Now this cycle leaps from the speakers and instantly goes to the top of my recommended Beethoven cycles.

The Karajan Tchaikovsky cycle is similarly astonishing. These recordings of the first three symphonies were always thought well of, and as was often the case with repertoire only recorded once by Karajan, the readings are incredibly fresh and spontaneous. I have always liked these 70s recordings of the last three symphonies too, especially the 5th, but the recordings, made in the Philharmonie, always lacked a degree of lustre. Well, that's all changed now. 

The sound on these SACDs is another world. Gone is that glassiness in the strings, and the "removed" quality of the wind and brass that often afflicts DG recordings. Instead, orchestral timbres sound natural, dynamics are phenomenal, there is real, walloping bass,and the sense of the orchestra being laid out before you is palpable.
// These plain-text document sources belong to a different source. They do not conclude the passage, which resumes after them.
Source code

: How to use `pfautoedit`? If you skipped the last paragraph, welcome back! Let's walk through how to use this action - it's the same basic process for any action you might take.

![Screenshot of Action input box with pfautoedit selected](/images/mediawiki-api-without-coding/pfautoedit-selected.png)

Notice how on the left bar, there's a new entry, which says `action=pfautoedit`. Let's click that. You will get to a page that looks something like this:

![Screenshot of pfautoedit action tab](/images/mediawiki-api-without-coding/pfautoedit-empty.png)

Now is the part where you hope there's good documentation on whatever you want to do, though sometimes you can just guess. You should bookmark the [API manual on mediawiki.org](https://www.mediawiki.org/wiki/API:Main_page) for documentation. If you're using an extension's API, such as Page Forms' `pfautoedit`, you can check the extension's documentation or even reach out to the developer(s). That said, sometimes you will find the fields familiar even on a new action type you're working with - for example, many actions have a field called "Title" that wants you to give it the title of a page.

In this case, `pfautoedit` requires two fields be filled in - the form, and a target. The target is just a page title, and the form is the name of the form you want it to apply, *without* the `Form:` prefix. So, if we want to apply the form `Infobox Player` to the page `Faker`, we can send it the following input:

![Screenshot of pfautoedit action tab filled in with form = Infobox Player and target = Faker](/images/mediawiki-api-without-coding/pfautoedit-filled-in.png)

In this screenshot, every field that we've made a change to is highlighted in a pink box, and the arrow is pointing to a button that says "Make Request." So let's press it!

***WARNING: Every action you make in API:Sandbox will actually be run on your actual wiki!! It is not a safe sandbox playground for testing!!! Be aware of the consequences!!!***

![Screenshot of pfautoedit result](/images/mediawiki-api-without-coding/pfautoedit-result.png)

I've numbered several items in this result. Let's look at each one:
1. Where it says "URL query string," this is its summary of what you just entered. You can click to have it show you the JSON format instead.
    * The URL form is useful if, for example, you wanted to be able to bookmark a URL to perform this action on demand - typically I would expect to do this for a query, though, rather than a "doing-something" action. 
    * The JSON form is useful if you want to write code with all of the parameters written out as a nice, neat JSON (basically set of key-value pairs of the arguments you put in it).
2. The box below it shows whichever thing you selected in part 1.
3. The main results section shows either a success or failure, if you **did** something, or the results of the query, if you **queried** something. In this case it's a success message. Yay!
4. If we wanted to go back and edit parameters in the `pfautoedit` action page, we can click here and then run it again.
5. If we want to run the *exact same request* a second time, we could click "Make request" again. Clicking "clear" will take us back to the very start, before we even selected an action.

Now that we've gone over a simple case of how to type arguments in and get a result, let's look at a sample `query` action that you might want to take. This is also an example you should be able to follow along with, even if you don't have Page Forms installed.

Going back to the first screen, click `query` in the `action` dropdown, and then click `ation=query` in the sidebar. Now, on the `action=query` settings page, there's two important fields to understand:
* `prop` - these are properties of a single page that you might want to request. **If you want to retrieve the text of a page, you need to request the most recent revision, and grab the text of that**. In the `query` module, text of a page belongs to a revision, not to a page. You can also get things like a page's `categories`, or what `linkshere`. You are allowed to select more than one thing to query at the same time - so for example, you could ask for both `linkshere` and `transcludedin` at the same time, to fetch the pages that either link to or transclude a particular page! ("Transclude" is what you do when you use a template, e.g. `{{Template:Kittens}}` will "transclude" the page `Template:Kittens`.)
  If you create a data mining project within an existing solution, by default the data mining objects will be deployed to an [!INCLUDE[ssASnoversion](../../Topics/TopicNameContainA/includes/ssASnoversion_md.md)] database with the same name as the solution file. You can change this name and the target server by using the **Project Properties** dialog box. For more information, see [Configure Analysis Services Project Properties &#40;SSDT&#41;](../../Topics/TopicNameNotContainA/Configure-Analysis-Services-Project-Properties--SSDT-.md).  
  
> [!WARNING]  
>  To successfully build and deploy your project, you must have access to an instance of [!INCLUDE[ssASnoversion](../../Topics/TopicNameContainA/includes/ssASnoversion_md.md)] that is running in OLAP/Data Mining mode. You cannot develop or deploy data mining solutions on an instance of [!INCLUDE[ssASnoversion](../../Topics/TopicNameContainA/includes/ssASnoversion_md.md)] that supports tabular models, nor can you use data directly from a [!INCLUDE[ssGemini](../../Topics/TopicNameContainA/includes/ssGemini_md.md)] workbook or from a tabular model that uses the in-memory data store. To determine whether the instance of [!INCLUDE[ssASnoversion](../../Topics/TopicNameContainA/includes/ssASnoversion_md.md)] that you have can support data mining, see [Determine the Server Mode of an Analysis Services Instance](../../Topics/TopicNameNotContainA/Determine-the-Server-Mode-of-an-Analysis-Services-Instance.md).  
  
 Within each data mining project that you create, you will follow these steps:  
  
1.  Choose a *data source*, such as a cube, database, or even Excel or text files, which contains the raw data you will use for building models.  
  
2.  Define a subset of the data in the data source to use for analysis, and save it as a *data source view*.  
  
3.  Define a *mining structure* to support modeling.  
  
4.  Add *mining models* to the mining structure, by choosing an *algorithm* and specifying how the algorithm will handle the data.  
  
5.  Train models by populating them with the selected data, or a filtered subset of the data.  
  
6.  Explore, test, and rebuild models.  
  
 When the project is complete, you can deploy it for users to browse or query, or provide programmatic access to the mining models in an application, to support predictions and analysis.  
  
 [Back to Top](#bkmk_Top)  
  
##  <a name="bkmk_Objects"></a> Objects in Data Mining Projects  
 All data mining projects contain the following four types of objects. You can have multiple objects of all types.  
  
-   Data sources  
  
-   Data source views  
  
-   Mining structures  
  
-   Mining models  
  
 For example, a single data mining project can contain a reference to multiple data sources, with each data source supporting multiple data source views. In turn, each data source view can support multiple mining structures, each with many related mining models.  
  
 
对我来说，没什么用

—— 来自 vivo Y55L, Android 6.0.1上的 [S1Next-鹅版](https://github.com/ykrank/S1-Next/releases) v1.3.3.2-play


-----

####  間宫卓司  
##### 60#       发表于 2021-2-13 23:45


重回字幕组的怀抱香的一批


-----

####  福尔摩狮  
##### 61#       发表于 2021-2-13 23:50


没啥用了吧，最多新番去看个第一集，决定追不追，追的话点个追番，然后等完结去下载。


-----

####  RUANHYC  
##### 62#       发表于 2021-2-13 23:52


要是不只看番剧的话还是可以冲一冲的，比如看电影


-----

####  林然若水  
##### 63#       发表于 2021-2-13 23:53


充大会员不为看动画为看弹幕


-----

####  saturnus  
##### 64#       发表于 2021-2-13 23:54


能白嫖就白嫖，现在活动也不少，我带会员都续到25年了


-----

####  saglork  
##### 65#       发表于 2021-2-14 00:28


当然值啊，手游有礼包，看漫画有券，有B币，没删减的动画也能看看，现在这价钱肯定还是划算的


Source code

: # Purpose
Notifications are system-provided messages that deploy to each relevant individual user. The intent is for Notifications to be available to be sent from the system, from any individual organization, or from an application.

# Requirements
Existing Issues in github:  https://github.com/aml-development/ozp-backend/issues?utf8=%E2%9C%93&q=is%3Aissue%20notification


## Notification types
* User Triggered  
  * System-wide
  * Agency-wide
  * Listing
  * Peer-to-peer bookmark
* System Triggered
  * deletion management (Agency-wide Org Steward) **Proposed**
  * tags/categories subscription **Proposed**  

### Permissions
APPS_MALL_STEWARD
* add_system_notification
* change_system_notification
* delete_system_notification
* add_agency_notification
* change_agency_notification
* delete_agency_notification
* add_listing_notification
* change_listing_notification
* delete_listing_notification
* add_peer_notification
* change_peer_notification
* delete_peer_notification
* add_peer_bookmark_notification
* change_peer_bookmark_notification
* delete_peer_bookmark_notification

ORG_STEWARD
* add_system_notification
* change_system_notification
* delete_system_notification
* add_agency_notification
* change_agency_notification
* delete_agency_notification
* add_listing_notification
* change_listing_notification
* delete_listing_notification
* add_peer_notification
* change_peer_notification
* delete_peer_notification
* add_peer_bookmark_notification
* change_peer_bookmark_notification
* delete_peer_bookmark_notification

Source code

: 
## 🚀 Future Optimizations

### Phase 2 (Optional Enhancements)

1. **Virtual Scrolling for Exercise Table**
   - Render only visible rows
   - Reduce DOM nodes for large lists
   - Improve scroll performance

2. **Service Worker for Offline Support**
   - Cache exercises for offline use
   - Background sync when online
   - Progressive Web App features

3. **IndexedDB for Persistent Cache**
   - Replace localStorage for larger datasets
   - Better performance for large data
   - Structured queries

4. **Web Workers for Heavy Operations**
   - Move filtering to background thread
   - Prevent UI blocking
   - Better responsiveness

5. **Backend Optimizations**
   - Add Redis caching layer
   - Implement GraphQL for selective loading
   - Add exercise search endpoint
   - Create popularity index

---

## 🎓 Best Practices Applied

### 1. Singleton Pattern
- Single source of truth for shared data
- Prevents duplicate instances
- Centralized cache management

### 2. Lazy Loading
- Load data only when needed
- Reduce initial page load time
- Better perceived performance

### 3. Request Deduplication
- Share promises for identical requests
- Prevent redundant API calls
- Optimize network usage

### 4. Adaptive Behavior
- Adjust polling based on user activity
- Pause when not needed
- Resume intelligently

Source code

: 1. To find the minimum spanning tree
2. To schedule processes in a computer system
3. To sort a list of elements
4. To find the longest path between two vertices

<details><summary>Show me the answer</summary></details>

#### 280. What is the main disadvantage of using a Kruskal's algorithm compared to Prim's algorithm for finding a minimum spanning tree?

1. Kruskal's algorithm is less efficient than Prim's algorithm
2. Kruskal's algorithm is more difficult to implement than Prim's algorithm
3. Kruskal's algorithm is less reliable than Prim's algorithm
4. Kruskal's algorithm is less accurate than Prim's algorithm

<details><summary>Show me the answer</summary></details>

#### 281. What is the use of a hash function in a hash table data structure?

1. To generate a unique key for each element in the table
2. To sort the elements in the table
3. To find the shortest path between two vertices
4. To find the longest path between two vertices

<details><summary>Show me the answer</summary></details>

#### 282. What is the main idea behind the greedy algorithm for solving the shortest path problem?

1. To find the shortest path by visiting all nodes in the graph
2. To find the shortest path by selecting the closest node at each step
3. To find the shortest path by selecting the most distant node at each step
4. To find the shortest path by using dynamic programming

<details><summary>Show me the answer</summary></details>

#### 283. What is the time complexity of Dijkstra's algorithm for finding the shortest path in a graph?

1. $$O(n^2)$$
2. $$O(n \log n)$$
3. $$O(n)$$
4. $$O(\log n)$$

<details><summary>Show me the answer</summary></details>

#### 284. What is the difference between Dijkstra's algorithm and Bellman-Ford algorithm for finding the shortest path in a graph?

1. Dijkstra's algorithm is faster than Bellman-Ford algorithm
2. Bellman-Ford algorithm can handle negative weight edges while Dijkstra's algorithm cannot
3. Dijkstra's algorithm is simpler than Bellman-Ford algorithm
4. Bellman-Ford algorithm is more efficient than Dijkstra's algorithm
It really makes me wonder what sonic wonders are hidden on all those DGG recordings we grew up with and loved despite the shortcomings in the sound. For example, is it possible that the master tapes for all those phenomenal Argerich, Pollini, Michelangeli, Kempff, Gilels etc. solo piano recordings boast a fuller piano sound than the thin one we all just had to get used to.

I am eyeing several other Emil Berliner SACD releases: Bohm's Beethoven cycle, Karajan's Bruckner. Unfortunately these sets do not come cheap but they are worth every penny (in US you can find them at Acoustic Sounds, Elusive Disc, sometimes on Amazon, and eBay, though the latter is usually the most expensive.

Maybe these remasterings will eventually make their way to CD, or, even better, to vinyl.

Thoughts and opinions?


----------